-------- Given information

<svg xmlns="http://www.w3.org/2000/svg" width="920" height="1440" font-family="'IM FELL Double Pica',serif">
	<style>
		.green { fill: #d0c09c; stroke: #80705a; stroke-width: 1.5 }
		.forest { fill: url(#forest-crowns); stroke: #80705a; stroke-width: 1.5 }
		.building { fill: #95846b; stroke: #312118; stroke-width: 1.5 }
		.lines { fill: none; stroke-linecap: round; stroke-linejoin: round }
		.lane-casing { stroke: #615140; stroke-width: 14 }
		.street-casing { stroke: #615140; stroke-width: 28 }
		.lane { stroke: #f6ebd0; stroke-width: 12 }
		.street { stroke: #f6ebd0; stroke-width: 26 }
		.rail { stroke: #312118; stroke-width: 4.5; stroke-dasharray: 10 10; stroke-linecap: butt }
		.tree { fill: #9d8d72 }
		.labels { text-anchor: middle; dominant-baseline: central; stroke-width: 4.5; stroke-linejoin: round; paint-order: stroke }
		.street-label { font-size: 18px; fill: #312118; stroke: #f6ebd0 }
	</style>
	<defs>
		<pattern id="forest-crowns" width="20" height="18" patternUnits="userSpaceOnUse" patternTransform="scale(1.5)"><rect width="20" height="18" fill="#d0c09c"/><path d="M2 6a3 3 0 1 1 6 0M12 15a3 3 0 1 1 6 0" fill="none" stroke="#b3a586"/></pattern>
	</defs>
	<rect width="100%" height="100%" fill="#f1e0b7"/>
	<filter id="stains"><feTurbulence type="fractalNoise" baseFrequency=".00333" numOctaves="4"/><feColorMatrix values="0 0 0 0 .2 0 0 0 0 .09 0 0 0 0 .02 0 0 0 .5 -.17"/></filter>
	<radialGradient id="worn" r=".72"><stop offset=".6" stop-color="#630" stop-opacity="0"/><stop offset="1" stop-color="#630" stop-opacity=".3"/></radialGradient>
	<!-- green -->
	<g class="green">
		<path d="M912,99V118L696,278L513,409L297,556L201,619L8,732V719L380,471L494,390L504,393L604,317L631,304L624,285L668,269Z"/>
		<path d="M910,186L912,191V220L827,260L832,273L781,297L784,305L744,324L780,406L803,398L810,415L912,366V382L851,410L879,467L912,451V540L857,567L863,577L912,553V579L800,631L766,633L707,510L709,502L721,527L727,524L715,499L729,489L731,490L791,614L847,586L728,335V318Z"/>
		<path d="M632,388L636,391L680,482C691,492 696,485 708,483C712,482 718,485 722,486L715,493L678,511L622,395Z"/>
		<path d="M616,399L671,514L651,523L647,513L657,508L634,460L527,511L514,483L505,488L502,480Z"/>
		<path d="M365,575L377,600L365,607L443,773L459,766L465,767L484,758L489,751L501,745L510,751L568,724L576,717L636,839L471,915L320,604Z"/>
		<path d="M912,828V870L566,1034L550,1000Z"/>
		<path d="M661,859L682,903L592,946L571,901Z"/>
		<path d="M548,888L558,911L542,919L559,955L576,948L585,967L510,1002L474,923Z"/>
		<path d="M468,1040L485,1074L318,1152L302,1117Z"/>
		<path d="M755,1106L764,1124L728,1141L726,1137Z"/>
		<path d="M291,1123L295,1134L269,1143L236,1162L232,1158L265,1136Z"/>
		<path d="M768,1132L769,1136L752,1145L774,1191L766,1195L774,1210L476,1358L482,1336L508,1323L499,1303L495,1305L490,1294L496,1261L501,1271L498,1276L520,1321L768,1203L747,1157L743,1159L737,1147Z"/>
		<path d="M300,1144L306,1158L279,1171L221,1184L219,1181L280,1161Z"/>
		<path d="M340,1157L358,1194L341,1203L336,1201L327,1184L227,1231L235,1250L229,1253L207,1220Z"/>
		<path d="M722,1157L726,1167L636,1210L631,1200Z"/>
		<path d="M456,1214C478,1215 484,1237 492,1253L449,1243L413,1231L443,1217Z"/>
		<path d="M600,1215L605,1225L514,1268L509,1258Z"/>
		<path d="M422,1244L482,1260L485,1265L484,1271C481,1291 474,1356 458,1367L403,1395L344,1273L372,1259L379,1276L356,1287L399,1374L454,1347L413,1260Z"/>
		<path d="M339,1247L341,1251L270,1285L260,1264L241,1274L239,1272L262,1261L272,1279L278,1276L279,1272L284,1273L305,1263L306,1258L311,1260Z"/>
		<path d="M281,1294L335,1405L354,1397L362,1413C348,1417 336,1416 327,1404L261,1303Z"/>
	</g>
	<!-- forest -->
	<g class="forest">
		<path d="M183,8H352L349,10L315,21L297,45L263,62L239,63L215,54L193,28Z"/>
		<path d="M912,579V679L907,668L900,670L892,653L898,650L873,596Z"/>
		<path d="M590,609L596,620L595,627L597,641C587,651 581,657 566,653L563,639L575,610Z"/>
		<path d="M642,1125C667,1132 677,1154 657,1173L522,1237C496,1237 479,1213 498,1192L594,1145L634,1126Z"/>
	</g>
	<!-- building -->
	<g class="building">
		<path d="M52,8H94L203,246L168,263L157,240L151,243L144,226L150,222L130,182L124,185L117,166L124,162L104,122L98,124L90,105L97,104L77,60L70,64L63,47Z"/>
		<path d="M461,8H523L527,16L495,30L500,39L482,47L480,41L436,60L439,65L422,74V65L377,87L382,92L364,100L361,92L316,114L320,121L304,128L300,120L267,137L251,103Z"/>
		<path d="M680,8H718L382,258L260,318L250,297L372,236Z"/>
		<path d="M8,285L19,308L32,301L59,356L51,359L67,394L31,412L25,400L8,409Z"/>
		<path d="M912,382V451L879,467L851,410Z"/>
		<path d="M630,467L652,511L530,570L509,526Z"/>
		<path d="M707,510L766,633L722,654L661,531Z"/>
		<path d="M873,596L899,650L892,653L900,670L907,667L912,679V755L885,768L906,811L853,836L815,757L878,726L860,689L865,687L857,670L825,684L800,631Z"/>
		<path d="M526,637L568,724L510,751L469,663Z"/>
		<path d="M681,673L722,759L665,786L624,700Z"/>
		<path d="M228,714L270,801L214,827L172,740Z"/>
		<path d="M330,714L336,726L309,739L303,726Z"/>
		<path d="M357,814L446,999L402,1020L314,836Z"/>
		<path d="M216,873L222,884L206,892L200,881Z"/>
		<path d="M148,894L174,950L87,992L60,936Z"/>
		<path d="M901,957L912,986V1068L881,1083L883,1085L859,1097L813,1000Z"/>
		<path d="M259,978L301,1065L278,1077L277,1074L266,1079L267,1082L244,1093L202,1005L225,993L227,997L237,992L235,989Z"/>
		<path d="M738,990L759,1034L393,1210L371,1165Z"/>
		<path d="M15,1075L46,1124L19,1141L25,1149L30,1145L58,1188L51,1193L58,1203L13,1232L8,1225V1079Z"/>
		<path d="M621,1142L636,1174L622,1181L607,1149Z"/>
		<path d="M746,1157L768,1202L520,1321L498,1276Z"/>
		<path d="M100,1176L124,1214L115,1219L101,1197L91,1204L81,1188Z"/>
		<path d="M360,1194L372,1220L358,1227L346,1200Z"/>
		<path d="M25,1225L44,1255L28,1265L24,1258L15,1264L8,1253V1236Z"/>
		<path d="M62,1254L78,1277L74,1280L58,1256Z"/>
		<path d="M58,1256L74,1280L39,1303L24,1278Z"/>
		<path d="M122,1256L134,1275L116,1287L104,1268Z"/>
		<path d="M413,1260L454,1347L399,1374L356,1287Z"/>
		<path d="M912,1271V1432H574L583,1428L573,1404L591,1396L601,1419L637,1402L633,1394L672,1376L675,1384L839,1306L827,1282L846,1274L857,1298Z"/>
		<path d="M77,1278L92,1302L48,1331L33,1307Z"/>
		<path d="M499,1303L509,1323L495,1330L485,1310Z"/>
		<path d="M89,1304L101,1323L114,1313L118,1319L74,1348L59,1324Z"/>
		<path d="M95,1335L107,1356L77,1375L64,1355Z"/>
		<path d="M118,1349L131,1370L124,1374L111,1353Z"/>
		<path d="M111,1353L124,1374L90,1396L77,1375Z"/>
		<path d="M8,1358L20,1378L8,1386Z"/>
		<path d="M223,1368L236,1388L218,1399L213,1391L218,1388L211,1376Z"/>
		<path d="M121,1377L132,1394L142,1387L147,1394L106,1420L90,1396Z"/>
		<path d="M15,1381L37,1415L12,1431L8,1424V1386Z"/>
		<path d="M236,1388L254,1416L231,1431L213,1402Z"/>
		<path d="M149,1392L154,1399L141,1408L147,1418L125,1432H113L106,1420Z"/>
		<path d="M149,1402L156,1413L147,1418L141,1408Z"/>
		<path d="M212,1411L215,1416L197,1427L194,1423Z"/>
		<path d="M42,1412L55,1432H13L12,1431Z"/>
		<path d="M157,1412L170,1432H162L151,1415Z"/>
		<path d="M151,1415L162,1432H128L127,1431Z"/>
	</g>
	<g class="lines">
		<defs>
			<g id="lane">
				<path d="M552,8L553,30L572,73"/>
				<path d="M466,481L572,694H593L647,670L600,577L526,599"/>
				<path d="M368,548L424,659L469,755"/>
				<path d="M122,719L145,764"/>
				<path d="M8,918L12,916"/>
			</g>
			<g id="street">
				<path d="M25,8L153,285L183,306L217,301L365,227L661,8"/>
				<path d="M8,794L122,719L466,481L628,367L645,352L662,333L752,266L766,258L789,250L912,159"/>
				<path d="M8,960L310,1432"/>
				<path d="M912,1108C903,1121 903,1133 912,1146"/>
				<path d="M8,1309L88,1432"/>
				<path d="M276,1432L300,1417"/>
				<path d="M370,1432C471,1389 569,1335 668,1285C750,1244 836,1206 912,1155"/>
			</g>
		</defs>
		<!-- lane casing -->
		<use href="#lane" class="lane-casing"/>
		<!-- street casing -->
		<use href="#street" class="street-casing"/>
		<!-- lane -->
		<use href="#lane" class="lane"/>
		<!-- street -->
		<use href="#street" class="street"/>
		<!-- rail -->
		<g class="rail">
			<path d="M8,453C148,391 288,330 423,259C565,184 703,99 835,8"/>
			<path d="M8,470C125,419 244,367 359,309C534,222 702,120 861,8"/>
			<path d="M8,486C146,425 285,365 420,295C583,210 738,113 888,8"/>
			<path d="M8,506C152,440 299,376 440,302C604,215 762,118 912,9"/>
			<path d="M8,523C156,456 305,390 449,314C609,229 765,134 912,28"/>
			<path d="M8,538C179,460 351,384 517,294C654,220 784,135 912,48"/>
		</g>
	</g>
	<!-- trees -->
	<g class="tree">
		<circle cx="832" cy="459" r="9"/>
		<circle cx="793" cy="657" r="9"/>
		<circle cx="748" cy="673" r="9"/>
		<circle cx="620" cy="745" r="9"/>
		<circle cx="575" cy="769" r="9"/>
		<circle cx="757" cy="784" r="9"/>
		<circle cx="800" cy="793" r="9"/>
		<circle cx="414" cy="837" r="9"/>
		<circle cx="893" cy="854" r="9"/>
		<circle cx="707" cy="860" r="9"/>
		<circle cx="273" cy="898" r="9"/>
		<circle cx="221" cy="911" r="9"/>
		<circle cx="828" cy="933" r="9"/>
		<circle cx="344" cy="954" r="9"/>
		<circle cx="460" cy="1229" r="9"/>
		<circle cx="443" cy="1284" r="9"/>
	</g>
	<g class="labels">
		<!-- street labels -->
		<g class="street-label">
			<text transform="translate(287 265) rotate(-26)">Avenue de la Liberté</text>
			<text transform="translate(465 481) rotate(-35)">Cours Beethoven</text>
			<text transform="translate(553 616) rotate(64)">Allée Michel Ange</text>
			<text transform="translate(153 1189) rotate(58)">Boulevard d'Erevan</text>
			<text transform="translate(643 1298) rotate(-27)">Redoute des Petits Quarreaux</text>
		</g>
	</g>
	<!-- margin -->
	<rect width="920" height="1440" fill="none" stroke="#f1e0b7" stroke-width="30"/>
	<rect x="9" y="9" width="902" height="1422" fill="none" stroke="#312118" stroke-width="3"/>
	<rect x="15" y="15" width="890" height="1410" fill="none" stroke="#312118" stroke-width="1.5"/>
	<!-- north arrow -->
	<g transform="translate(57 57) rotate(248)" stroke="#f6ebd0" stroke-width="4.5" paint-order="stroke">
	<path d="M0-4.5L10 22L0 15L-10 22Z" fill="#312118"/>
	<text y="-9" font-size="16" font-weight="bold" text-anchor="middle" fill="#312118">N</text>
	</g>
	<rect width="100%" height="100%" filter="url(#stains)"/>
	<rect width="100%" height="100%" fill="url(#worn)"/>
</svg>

----------------

* _Problem to solve_
Whenever a line of the entries contains the string "lines", copy that line.

* _Solution for this problem_
		.lines { fill: none; stroke-linecap: round; stroke-linejoin: round }
	<g class="lines">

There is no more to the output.